So, to mitigate the cache fighting, if that is indeed a problem, you could choose to limit the individual cpu runs to a portion of the A x B matrix that will fit in the cache, and have all the cpu's work on that limited set that fits in the cache until all the cpus are done, then move on to another subset of the A x B matrix. If one cpu finishes first, I probably would not even give it new work, presuming that (a) this cache thrashing is a real problem for your domain, and (b) that all the cpu's will finish with their A x B subset more-or-less at the same time. Assuming all that we'd probably be better off running all cpus to completion on the subset before embarking on the next subset.
On the other hand, spawning exactly as many threads as cores, but with an algorithm that works incrementally on well-defined on matrix subranges of A x B, then waits for all the other cores to acknowledge completion before starting on the next subrange may provide the best of all solutions. Each thread announces subset completion and then suspend itself waiting for notification that all threads have completed.
So each core would march thru the same A x B subset using your notion of n/C iterations, then all the cores would move on to the next A x B subset.

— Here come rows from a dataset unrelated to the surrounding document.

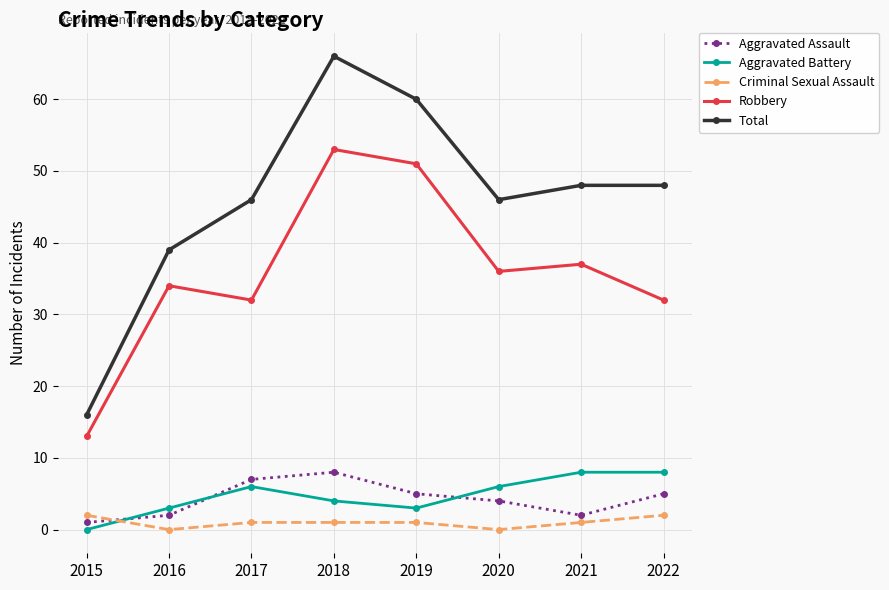

Reading left to right, transcribe all the data shown in this chart.

Aggravated Assault: 1	2	7	8	5	4	2	5
Aggravated Battery: 0	3	6	4	3	6	8	8
Criminal Sexual Assault: 2	0	1	1	1	0	1	2
Robbery: 13	34	32	53	51	36	37	32
Total: 16	39	46	66	60	46	48	48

In fact, even using subranges for A x B on a single threadded algorithm might improve performance over ranging over all of A x B numerous times, which is entirely possible if the memory touched in the A x B matrix doesn't fit in the cache. Each run thru A x B needs to bring the entirety of both data structures into the cache again (and maybe even again and again just for one iteration thru A x B), whereas a single thread running on a manageable subset could bring each such subset into the cache only once for the n iterations, so you might start with a single threaded version of matrix subsetting, and then add the parallel synchronization.